- Born: January 17, 1814 Whitingham, Vermont
- Died: March 20, 1894 (aged 80) Manhattan, Kansas

= Isaac Goodnow =

American politician (1814–1894)

Isaac Tichenor Goodnow (January 17, 1814 - March 20, 1894) was an abolitionist and co-founder of Kansas State University and Manhattan, Kansas. Goodnow was also elected as a Republican to the Kansas House of Representatives and as Superintendent of Public Instruction for the state, and is known as "the father of formal education in Kansas."

== Career as educator ==
Goodnow was born in Whitingham, Vermont, and raised in New England. After the death of his father in 1828, Goodnow delayed his education and worked as a clerk. He eventually graduated from Wilbraham Wesleyan Academy in Wilbraham, Massachusetts in 1838. Also in 1838, Goodnow married Ellen D. Denison. Following graduation, Goodnow remained at Wesleyan Academy as a teacher until 1848. During this era, Goodnow was also awarded an honorary degree by Wesleyan University in 1845.

In 1848 Goodnow accepted a position as professor of natural sciences at the Providence Conference Seminary (East Greenwich Academy) in East Greenwich, Rhode Island. He retained this position until December 1854, when he resigned at age 40 to move to Kansas Territory to support the creation of a Free-State town by the New England Emigrant Aid Company.

== Kansas emigrant ==
Goodnow had been a committed abolitionist since at least 1840. After hearing a speech given by New England Emigrant Aid Company founder Eli Thayer in December 1854 about the need to fight against the proslavery influence in Kansas Territory, Goodnow decided that he would emigrate to Kansas Territory with the Company the following spring. Thereafter, he also began writing editorials and letters encouraging others to join the cause.

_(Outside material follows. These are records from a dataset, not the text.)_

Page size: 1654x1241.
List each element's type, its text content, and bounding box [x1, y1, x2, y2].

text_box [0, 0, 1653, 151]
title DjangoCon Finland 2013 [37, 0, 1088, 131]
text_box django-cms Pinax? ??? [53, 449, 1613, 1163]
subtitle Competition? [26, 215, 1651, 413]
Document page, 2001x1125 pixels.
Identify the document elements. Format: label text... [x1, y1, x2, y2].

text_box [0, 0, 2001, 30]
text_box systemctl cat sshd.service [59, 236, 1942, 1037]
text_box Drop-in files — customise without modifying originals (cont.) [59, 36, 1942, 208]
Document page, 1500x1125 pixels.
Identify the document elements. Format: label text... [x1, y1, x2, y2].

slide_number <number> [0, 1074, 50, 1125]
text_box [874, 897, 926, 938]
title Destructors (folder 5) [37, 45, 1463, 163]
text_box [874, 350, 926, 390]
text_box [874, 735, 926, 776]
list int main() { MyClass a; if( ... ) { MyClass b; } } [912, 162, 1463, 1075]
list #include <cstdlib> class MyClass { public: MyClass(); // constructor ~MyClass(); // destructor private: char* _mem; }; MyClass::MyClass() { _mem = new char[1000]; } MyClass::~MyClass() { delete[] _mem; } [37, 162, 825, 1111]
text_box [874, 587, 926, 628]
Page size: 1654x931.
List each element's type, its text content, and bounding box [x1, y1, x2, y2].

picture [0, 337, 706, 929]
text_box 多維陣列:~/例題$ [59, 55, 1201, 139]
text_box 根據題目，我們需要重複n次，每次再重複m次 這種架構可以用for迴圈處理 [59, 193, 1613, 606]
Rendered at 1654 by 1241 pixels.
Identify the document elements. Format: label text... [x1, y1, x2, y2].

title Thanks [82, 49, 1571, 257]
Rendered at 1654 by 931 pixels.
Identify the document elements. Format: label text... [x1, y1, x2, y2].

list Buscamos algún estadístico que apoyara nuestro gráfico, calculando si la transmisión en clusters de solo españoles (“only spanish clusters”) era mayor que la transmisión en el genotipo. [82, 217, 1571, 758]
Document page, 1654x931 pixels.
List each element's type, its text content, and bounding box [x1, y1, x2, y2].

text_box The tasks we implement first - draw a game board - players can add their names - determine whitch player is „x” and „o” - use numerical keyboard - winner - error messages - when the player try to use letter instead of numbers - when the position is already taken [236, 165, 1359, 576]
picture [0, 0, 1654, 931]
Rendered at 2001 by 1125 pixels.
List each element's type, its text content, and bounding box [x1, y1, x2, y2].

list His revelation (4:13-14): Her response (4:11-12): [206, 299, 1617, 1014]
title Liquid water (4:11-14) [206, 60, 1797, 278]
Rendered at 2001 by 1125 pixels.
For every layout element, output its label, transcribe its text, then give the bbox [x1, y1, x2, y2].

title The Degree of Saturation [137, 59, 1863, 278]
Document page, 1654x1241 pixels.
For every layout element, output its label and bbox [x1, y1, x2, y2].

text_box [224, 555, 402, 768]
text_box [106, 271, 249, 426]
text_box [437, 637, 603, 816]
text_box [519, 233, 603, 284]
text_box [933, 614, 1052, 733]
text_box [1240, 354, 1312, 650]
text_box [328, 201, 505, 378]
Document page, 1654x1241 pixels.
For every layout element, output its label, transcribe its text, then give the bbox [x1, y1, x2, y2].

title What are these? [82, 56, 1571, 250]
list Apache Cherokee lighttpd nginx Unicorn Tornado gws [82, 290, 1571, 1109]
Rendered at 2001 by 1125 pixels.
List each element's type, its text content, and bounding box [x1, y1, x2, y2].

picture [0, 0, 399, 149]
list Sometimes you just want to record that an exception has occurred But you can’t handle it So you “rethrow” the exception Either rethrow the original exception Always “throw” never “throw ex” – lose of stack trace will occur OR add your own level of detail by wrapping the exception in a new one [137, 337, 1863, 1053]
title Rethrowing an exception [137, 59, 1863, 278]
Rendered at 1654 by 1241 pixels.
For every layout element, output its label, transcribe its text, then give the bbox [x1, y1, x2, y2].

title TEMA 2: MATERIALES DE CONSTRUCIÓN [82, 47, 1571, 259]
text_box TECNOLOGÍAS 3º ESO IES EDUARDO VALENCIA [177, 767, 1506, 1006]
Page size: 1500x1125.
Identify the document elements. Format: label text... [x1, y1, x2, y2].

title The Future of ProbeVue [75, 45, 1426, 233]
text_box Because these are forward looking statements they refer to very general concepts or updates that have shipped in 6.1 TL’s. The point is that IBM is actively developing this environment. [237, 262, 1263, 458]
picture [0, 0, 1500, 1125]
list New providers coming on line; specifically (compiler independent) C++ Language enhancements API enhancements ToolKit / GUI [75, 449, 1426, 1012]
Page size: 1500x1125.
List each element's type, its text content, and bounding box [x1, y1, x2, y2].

On March 6, 1855, Goodnow departed Boston, Massachusetts, with a group of New England emigrants that would ultimately number 75. On March 18, Goodnow's party reached Kansas City, where Goodnow met with the Company's representative Samuel C. Pomeroy and decided to form the Company's new settlement at the junction of the Kansas River and the Big Blue River. Goodnow and six other men traveled into Kansas Territory as an advance guard to establish the location.

When Goodnow's team arrived, two other small settlements had already been established at the chosen location, named Polistra and Canton. In April 1855, Goodnow and the other pioneers combined the settlements into a new town named Boston. Goodnow helped to draft the constitution for the Boston Town Company. Two months later, in June 1855, the steamboat Hartford, carrying 75 settlers from Ohio, ran aground in the Kansas River near the settlement. The Hartford passengers accepted an invitation to join the new town, but insisted that it be renamed Manhattan, which was done on June 29, 1855.

Goodnow established a claim just outside Manhattan, and was joined by his wife in July 1855. Other settlers arriving in Manhattan that year included his brother, William Goodnow; his sister, Lucinda Parkerson; and his brother-in-law, Joseph Denison.

== Bleeding Kansas ==
After the Territorial Legislature in Shawnee Mission began passing proslavery laws in July 1855, Free-Staters met to decide how to respond. In August 1855, Goodnow attended the first territory-wide meeting of Free-State leaders. Ultimately, the group decided to form a shadow government and drafted the Topeka Constitution, although Goodnow did not participate in the constitutional convention.

In 1858, Goodnow was a delegate to the Leavenworth Constitutional Convention, which produced the most liberal of the three proposed Free-State constitutions.

== Institution builder ==
Goodnow helped establish the Methodist Blue Mont Central College in Manhattan in 1858. Every year from 1857 to 1861, Goodnow spent several months in the East raising funds for the construction of Blue Mont Central College and Manhattan's Methodist church. The college building was finally constructed and opened for students in 1860.

Following Kansas's admission to the Union in 1861, Goodnow led a lobbying effort to have Blue Mont Central College converted to the state university. After failing in his efforts during the 1861 and 1862 legislative sessions, Goodnow ultimately succeeding in having the legislature convert Bluemont to Kansas State Agricultural College (later Kansas State University) in 1863 under the terms of the Morrill Land-Grant Colleges Act. While he was working on this issue, in 1861 Goodnow was also elected to the Kansas House of Representatives, and in the fall of 1862 Goodnow was elected state Superintendent of Public Instruction, a position to which he was re-elected in 1864.

In 1863, Goodnow helped found the Kansas State Teachers Association and served on the board of the National Education Association.

In 1867, Goodnow was selected agent for the sale of the 90000 acre of land granted by the federal government to Kansas State Agricultural College, a position he held until 1873. From 1869 to 1876, Goodnow was also land commissioner for the Missouri-Kansas-Texas Railroad.